If you go to a food store, you will see bags of pre-sliced fruits and vegetables. Are people lazy who buy these? How hard is it to slice your own fruits and vegetables? Well, it’s only lazy ceteris paribus. What do you do with the time you don’t spend slicing the food? Maybe you exercise. Maybe you read or write. Maybe you play with the kids. Maybe you clean the house.

Sure, spending hours a day making dinners from scratch might be nutritionally healthiest. That’s great for people who choose to do that. Other people might rather spend the least possible amount of time on food preparation, so that they have more time to spend on other things. These other things might be good for them.

Suppose, for example, that I spend all of my available time learning about the universe. I could say you are lazy if you do not spend all of your available time learning about the universe. “Can you believe how lazy people are? They will do anything to avoid learning about the universe, including slicing up vegetables.”


I suspect that some people who are viewed as anti-social are just very aware of opportunity costs.

I could chat with co-workers at the water cooler, or I could stand at the bus stop chatting with other parents for 10 minutes after the kids get on the bus, but there are opportunity costs there. When I hear someone talking about the weather or politics or crime or what’s wrong with kids today, I can’t help but feel robbed of all of the more stimulating things that I could be doing.
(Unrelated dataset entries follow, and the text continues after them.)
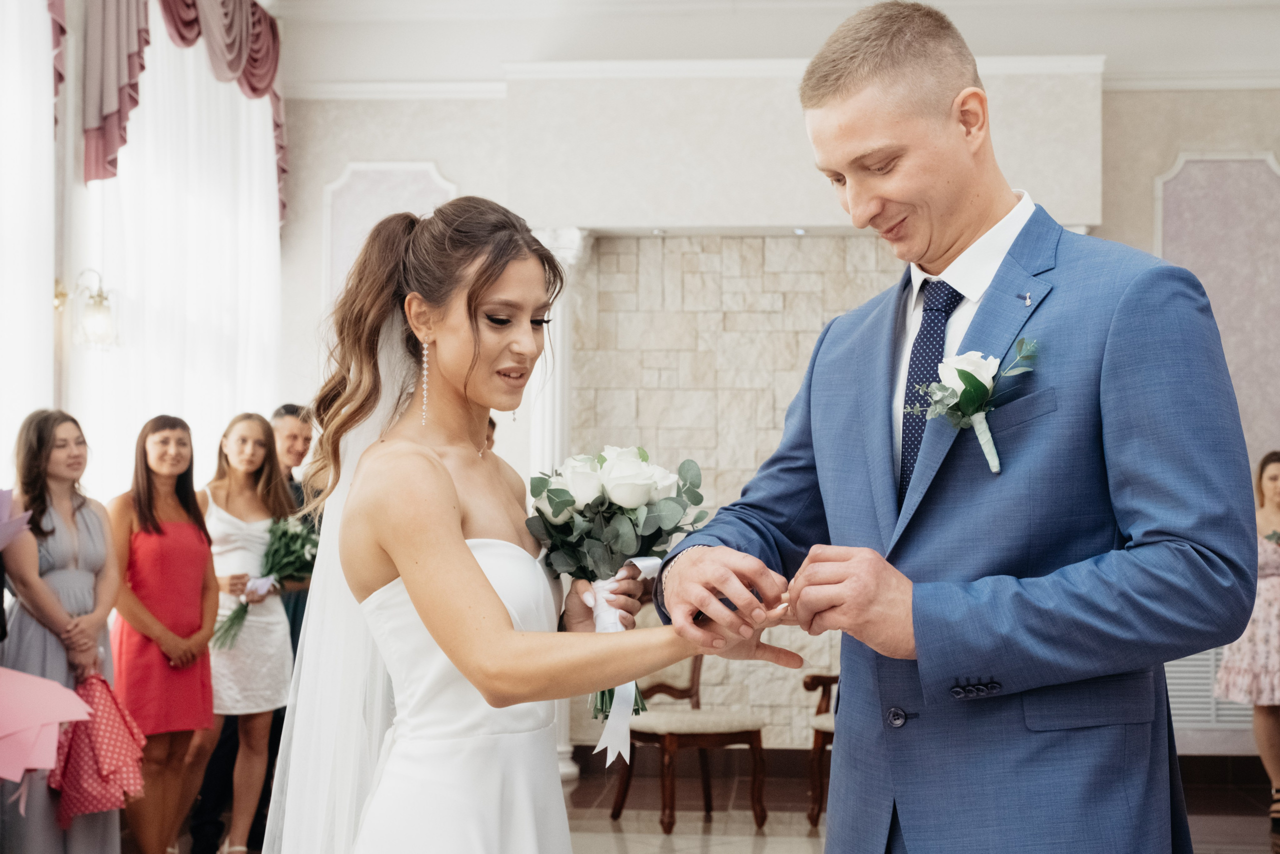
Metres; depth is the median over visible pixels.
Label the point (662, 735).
chair
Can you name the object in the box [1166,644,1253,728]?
vent
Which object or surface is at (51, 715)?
pink paper
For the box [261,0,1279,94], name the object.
ceiling
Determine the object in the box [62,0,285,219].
curtain valance
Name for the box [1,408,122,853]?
woman
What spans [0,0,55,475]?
sheer curtain
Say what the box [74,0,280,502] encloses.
sheer curtain
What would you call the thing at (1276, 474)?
woman
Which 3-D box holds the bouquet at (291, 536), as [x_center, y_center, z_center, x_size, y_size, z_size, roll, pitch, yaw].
[-1.371,0.570,6.975,0.363,0.473,0.465,-2,-3,38]
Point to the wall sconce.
(101, 299)
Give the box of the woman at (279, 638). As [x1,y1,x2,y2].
[197,411,296,851]
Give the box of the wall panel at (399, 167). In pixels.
[323,163,458,303]
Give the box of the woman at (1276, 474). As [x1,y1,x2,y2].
[1216,450,1279,821]
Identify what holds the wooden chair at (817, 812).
on the floor
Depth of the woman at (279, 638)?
6.71 m
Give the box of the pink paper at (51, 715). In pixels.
[0,665,91,788]
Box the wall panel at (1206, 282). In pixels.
[1152,152,1279,442]
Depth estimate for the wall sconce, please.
6.69 m
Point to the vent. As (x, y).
(1183, 680)
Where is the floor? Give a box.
[103,757,1279,853]
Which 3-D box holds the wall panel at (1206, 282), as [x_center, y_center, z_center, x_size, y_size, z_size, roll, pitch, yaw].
[2.922,-0.501,9.262,0.811,1.690,0.038,0,-2,5]
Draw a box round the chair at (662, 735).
[609,649,769,831]
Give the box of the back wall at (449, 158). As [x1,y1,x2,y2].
[271,55,1279,769]
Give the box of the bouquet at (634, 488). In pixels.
[522,445,707,735]
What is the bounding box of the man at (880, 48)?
[644,3,1259,851]
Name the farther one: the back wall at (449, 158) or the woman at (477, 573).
the back wall at (449, 158)
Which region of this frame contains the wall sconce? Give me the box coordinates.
[53,269,118,349]
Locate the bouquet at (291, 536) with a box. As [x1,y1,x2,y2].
[210,515,317,649]
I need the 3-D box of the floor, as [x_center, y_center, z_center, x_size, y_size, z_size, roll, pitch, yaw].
[0.480,1.551,4.753,6.606,0.114,9.141,0,-2,5]
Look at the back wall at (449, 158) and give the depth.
9.44 m
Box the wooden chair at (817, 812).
[803,668,839,826]
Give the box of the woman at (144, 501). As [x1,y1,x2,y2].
[106,414,217,853]
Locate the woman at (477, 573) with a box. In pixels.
[262,197,796,850]

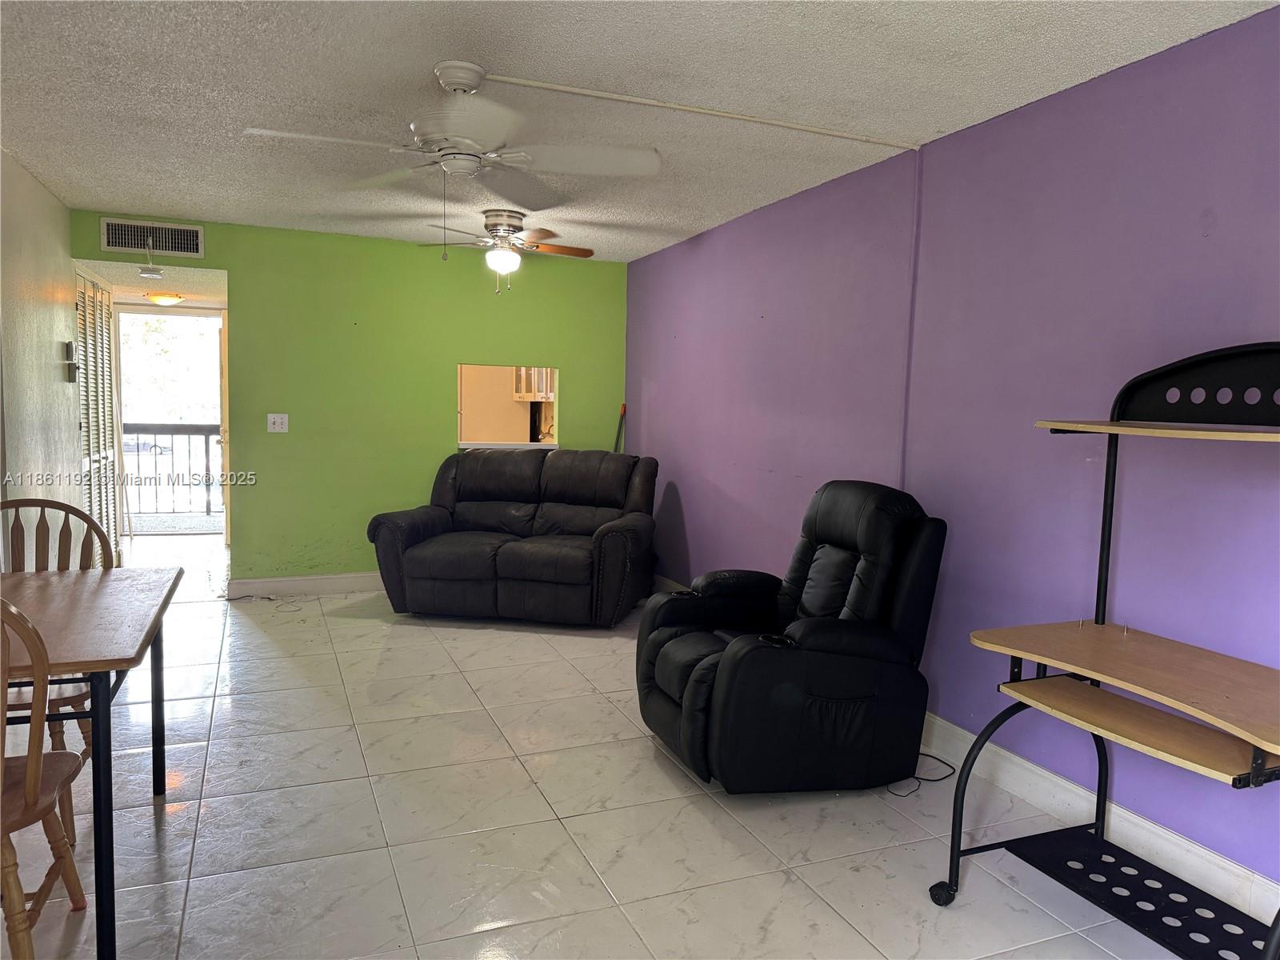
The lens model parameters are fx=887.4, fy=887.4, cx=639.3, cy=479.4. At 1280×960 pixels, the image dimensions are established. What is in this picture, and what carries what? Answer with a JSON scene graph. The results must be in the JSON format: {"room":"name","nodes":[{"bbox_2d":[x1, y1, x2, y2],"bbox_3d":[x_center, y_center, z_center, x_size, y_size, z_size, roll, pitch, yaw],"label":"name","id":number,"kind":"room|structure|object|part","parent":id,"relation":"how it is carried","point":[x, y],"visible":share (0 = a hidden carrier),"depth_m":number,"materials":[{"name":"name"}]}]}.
{"room":"living room","nodes":[
{"label":"living room","id":0,"kind":"room"},
{"bbox_2d":[0,148,84,559],"bbox_3d":[-2.433,-0.153,2.836,0.130,2.441,6.324,-1,5,-22],"label":"left wall","id":1,"kind":"structure","parent":0,"point":[51,350],"depth_m":4.48,"materials":[{"name":"paint"}]},
{"bbox_2d":[63,340,79,382],"bbox_3d":[-3.338,-0.697,5.229,0.047,0.242,0.130,-1,5,-22],"label":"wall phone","id":2,"kind":"object","parent":1,"relation":"attached to","point":[70,345],"visible":0.99,"depth_m":5.19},
{"bbox_2d":[73,268,119,565],"bbox_3d":[-3.733,-0.336,6.147,0.069,2.105,1.263,-1,5,-22],"label":"louvered door","id":3,"kind":"structure","parent":1,"relation":"in","point":[91,350],"depth_m":6.12,"materials":[{"name":"white"}]},
{"bbox_2d":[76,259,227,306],"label":"hallway ceiling","id":4,"kind":"structure","parent":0,"point":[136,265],"depth_m":6.47,"materials":[{"name":"white paint"}]},
{"bbox_2d":[136,266,163,278],"bbox_3d":[-3.278,-1.383,5.948,0.148,0.048,0.145,-1,5,-22],"label":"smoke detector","id":5,"kind":"object","parent":4,"relation":"attached to","point":[144,273],"visible":0.99,"depth_m":5.90,"materials":[{"name":"white"}]},
{"bbox_2d":[144,291,183,306],"bbox_3d":[-3.892,-1.474,7.268,0.279,0.097,0.281,-1,5,-22],"label":"ceiling light","id":6,"kind":"object","parent":4,"relation":"attached to","point":[158,297],"visible":0.99,"depth_m":7.19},
{"bbox_2d":[70,208,624,589],"bbox_3d":[-1.751,-0.433,6.131,3.560,2.397,0.126,-1,5,-22],"label":"green wall","id":7,"kind":"structure","parent":0,"point":[451,358],"depth_m":6.00,"materials":[{"name":"green paint"}]},
{"bbox_2d":[100,216,202,257],"bbox_3d":[-2.948,-1.459,5.366,0.529,0.192,0.015,-1,5,-22],"label":"air vent","id":8,"kind":"object","parent":7,"relation":"attached to","point":[126,246],"visible":0.99,"depth_m":5.36,"materials":[{"name":"white metal"}]},
{"bbox_2d":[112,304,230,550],"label":"doorway","id":9,"kind":"object","parent":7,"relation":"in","point":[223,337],"visible":0.66,"depth_m":7.15,"materials":[{"name":"white paint"}]},
{"bbox_2d":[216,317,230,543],"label":"door","id":10,"kind":"structure","parent":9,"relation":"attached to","point":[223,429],"depth_m":7.46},
{"bbox_2d":[266,412,288,432],"bbox_3d":[-2.385,-0.375,5.841,0.119,0.120,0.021,-1,5,-22],"label":"light switch","id":11,"kind":"object","parent":7,"relation":"attached to","point":[279,421],"visible":0.98,"depth_m":5.84,"materials":[{"name":"white plastic"}]},
{"bbox_2d":[228,572,387,598],"bbox_3d":[-1.426,0.699,6.355,2.852,0.122,0.016,-1,5,-22],"label":"baseboard","id":12,"kind":"structure","parent":7,"relation":"attached to","point":[303,582],"depth_m":5.99,"materials":[{"name":"white paint"}]},
{"bbox_2d":[456,364,557,450],"bbox_3d":[-0.961,-0.497,6.424,0.896,0.629,0.346,-1,5,-22],"label":"pass-through window","id":13,"kind":"structure","parent":7,"relation":"in","point":[473,445],"depth_m":6.49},
{"bbox_2d":[512,367,555,401],"bbox_3d":[-0.891,-1.078,8.474,0.597,0.630,0.393,-1,5,-22],"label":"kitchen cabinet","id":14,"kind":"object","parent":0,"point":[531,396],"visible":0.28,"depth_m":8.34,"materials":[{"name":"wood"}]},
{"bbox_2d":[1,534,1204,959],"bbox_3d":[-1.218,1.033,3.891,4.430,0.102,9.985,-1,5,-22],"label":"floor","id":15,"kind":"structure","parent":0,"point":[372,818],"depth_m":2.82,"materials":[{"name":"tile"}]},
{"bbox_2d":[0,592,90,959],"bbox_3d":[-1.510,0.660,1.902,0.486,0.968,0.514,-1,5,-22],"label":"wooden chair","id":16,"kind":"object","parent":15,"relation":"on","point":[33,775],"visible":1,"depth_m":1.87,"materials":[{"name":"brown wood"}]},
{"bbox_2d":[0,496,113,836],"bbox_3d":[-1.936,0.580,2.765,0.484,0.973,0.521,-1,5,-22],"label":"wooden chair","id":17,"kind":"object","parent":15,"relation":"on","point":[59,555],"visible":0.48,"depth_m":2.89,"materials":[{"name":"brown wood"}]},
{"bbox_2d":[0,563,186,959],"bbox_3d":[-1.764,0.725,2.321,0.898,0.748,1.197,-1,5,-22],"label":"dining table","id":18,"kind":"object","parent":15,"relation":"on","point":[91,678],"visible":0.94,"depth_m":2.18,"materials":[{"name":"wood"}]},
{"bbox_2d":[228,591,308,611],"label":"power cord","id":19,"kind":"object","parent":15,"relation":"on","point":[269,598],"visible":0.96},
{"bbox_2d":[366,447,659,625],"bbox_3d":[-0.729,0.331,5.696,1.766,0.987,0.986,2,5,13],"label":"loveseat","id":20,"kind":"object","parent":15,"relation":"on","point":[515,550],"visible":1,"depth_m":5.42,"materials":[{"name":"leather"}]},
{"bbox_2d":[612,402,626,452],"bbox_3d":[-0.180,0.005,6.773,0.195,1.143,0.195,-2,6,-33],"label":"broom handle","id":21,"kind":"object","parent":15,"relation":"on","point":[624,410],"visible":0.37,"depth_m":6.76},
{"bbox_2d":[636,480,948,794],"bbox_3d":[0.568,0.540,3.371,1.019,1.038,0.922,-1,5,-22],"label":"recliner","id":22,"kind":"object","parent":15,"relation":"on","point":[849,550],"visible":0.99,"depth_m":3.09,"materials":[{"name":"black leather"}]},
{"bbox_2d":[885,754,954,796],"bbox_3d":[1.003,1.057,3.278,0.318,0.054,0.255,-1,5,-22],"label":"power cord","id":23,"kind":"object","parent":15,"relation":"on","point":[918,778],"visible":0.64,"depth_m":3.21,"materials":[{"name":"black plastic"}]},
{"bbox_2d":[932,343,1279,959],"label":"computer desk","id":24,"kind":"object","parent":15,"relation":"on","point":[1098,593],"visible":0.99,"depth_m":2.24,"materials":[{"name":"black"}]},
{"bbox_3d":[0.850,1.146,2.481,0.069,0.073,0.069,-1,5,-22],"label":"caster wheel","id":25,"kind":"part","parent":24,"relation":"part of","materials":[{"name":"black rubber"}]},
{"bbox_2d":[0,0,1279,260],"bbox_3d":[-0.635,-1.359,2.522,4.164,0.106,7.285,-1,5,-22],"label":"ceiling","id":26,"kind":"structure","parent":0,"point":[189,34],"depth_m":3.02,"materials":[{"name":"white paint"}]},
{"bbox_2d":[244,61,662,261],"bbox_3d":[-0.605,-1.030,2.940,1.214,0.633,1.205,-3,6,-42],"label":"ceiling fan","id":27,"kind":"object","parent":26,"relation":"hanging from","point":[462,135],"visible":0.99,"depth_m":2.89,"materials":[{"name":"white"}]},
{"bbox_2d":[416,208,594,291],"bbox_3d":[-0.752,-1.311,5.127,1.035,0.454,1.022,-1,5,-22],"label":"ceiling fan","id":28,"kind":"object","parent":26,"relation":"attached to","point":[586,251],"visible":0.99,"depth_m":5.04,"materials":[{"name":"metal"}]},
{"bbox_2d":[480,72,915,150],"bbox_3d":[0.276,-1.358,3.292,1.875,0.026,0.058,-1,5,-22],"label":"cable raceway","id":29,"kind":"object","parent":26,"relation":"attached to","point":[536,84],"visible":0.97,"depth_m":3.23,"materials":[{"name":"white plastic"}]},
{"bbox_2d":[624,3,1279,903],"bbox_3d":[1.276,-0.134,3.457,0.139,2.407,7.416,-1,5,-22],"label":"purple wall","id":30,"kind":"structure","parent":0,"point":[690,536],"depth_m":3.09,"materials":[{"name":"purple paint"}]},
{"bbox_2d":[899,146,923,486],"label":"cable cover","id":31,"kind":"object","parent":30,"relation":"attached to","point":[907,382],"visible":0.85,"depth_m":3.68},
{"bbox_2d":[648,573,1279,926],"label":"baseboard","id":32,"kind":"structure","parent":30,"relation":"attached to","point":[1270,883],"depth_m":2.77,"materials":[{"name":"white paint"}]},
{"label":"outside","id":33,"kind":"structure","parent":0,"visible":0},
{"label":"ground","id":34,"kind":"structure","parent":33,"visible":0},
{"bbox_2d":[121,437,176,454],"label":"car","id":35,"kind":"object","parent":34,"relation":"on","point":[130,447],"visible":0.45,"materials":[{"name":"white"}]},
{"bbox_2d":[123,422,222,515],"bbox_3d":[-4.992,-0.175,9.673,3.438,1.115,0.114,-1,5,-22],"label":"balcony railing","id":36,"kind":"object","parent":34,"relation":"on","point":[189,434],"visible":0.43,"depth_m":9.68,"materials":[{"name":"metal"}]},
{"bbox_2d":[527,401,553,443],"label":"black kitchen appliance","id":37,"kind":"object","parent":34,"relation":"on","point":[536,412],"visible":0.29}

People who avoid these things are often viewed as anti-social. Yet, they might just be socially selective. They might spend hours a day interacting with people. The reason that the internet is so valuable for this is not just because of certain advantages that digital communication has (e.g.. more time to put together coherent thoughts). It is valuable because it enables you to find people that you will have much closer to optimal conversations with. Sure, some of your neighbors might be just as interesting to talk to if you get to know them, but the process of identifying them is much more difficult than it is on the internet. You would have to spend a lot of time in suboptimal conversations before you find one person who is as good to talk to as the dozens of people you interact with online. The internet allows for much more efficient search, and fewer wasted minutes. You can spend just as much time socializing as the people at the bus stop do, but in a way that is better for you.